In these days of great environmental pollution bicycles are surley both
economical and cheap way of traweling to school. Althought some consider
bicycles are out of fashion and not as effective as cars or bus. The main
problem is whether speed and pleasure should be more important than healthier
and economical trip to school.
The most important argument for is the fact that bicycles are driven only
by human effort, so except of being economical they are good practice before
going to school. Besides it is much more healthier for children to drivie
bicycles to school rather than just siting in the bus and waiting to be delivered
in front of school gate.
On the other hand traffic in cities can be very dangerous thus bicycles are not
the safest transportation to school. Moreover becouse children dont pay atention
on traffic as they should. Also it is quite difficult, and sometimes not suitable
to drive bicycle in school every day, especialy if its raining. All in all, bicycles
can easily be stolen, even more, if you bought yourself expencive one.
To sum up, there are good and bad sides of driving bicycles, as far as I´m concerned
everyone should drive bicycles when its sunny day . Children have forgotten
to enjoy in simple things, nowdays everyone wants to get a driving licence as fast
as posible just to be popular in school.
You were able to give a balanced view on the use of bicycles. You have supporting details but the grammar errors made it less clear.
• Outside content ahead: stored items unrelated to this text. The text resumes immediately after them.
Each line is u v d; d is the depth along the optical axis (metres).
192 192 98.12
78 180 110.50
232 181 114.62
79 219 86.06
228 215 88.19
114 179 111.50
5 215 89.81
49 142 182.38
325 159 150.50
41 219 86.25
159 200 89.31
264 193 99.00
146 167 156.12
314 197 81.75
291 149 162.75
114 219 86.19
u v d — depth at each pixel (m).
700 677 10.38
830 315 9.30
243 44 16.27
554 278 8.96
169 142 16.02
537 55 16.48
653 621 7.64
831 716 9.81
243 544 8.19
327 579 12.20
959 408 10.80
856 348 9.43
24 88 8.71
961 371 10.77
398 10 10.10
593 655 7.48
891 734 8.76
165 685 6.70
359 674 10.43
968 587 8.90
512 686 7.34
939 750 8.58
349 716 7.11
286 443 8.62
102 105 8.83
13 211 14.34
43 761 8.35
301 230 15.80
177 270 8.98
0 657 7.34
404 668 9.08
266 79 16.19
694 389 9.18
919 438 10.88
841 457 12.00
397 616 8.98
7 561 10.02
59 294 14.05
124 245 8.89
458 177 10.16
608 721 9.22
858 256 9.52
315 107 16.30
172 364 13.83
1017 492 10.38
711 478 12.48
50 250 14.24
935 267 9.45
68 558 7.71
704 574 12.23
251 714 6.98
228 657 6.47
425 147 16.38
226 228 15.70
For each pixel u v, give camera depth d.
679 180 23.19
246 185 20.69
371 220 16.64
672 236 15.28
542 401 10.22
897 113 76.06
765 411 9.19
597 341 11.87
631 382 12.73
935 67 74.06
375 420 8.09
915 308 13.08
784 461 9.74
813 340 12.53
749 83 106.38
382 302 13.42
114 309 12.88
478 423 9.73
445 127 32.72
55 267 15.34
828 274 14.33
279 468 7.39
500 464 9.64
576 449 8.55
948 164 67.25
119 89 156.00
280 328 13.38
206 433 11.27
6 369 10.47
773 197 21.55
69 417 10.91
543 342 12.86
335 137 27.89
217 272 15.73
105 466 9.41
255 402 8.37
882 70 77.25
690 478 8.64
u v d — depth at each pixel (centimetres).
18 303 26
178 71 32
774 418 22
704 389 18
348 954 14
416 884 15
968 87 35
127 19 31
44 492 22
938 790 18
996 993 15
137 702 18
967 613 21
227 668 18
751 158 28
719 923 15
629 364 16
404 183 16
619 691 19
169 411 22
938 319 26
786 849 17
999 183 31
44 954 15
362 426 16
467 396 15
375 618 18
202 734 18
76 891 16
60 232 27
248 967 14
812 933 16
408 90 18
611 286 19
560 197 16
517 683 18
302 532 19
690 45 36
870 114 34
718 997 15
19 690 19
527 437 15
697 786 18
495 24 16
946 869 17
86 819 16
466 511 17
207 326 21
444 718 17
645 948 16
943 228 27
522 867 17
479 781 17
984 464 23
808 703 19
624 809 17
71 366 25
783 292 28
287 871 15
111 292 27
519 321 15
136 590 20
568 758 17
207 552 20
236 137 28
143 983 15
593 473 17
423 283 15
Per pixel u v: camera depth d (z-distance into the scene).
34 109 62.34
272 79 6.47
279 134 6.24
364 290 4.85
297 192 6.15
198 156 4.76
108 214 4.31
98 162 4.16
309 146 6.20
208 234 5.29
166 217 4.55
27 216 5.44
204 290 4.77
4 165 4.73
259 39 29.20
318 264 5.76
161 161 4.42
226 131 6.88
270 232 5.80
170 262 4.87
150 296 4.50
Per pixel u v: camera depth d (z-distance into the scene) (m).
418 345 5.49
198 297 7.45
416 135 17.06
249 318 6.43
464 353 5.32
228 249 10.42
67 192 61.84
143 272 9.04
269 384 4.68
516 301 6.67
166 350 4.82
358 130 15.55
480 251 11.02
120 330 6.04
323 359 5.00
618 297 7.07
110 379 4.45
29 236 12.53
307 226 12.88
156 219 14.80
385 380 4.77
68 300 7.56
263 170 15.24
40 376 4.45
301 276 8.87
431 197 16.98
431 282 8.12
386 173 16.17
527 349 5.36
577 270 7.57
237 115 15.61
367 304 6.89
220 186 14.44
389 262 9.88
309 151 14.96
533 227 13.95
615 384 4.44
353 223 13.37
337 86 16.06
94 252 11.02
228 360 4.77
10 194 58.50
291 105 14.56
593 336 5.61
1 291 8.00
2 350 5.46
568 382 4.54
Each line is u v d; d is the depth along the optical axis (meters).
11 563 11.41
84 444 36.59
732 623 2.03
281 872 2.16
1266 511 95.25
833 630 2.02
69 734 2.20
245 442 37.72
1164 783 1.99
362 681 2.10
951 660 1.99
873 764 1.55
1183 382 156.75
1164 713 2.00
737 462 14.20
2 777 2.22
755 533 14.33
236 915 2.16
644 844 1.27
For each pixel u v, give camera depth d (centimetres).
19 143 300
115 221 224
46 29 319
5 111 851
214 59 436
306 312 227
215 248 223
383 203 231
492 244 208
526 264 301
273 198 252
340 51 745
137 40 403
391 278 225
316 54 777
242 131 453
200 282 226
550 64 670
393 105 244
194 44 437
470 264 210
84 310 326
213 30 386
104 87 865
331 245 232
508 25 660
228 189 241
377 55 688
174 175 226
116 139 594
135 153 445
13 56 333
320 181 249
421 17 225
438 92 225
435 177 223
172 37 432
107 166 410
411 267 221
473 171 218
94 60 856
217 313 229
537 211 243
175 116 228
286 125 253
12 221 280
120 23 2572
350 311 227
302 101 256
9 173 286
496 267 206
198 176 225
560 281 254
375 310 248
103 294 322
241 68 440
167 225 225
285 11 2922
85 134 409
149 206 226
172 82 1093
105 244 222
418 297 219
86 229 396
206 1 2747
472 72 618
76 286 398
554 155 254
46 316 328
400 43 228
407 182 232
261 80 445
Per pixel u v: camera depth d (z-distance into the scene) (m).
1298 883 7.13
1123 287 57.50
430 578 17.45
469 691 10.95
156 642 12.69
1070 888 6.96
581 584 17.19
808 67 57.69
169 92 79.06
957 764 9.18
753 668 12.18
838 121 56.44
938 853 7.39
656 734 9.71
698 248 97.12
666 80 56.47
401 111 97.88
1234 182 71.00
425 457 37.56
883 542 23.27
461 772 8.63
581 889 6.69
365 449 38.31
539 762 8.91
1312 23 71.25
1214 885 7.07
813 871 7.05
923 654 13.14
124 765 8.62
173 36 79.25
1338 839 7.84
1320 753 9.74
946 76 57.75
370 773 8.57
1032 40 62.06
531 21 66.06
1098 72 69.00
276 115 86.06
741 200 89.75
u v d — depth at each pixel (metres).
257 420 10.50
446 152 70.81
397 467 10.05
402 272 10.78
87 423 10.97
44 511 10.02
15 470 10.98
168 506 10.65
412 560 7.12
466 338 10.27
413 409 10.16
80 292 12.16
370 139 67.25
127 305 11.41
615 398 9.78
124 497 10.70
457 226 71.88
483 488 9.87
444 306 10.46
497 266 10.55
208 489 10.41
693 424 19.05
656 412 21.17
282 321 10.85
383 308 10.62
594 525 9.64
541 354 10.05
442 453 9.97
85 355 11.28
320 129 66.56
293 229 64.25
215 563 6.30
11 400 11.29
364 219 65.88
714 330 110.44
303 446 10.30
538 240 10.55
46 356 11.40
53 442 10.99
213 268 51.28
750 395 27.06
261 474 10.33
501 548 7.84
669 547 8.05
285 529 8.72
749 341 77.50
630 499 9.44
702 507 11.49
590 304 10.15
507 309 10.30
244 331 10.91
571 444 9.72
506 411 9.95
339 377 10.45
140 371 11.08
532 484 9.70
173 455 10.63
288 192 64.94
Your word count is 232 which is short of the 250 words required.
COHESION AND COHERENCE
You’ve made use of a number of transition words such as “on the other hand” and “to sum up” , “besides”, “moreover, and “although”. Improve the organization by using the 5-paragraph format.
You’ve made use of varied words but there are some inappropriate words like “delivered”. Better use the term “dropped off”.
GRAMMATICAL RESOURCE AND ACCURACY
Revise the following misspelled words: surley, traweling, althought, siting, drivie, becouse, atention, especialy, expencive, nowdays, licence, posible. When using transition words, make sure that you include a comma. There should be an apostrophe in “its raining” , “drive bicycle” and “its sunny day”. “More healthier” is redundant. Include articles in “yourself expensive one” and “it’s sunny day”. Your grammar foundation is weak and I suggest that you go through an intensive grammar course to improve it.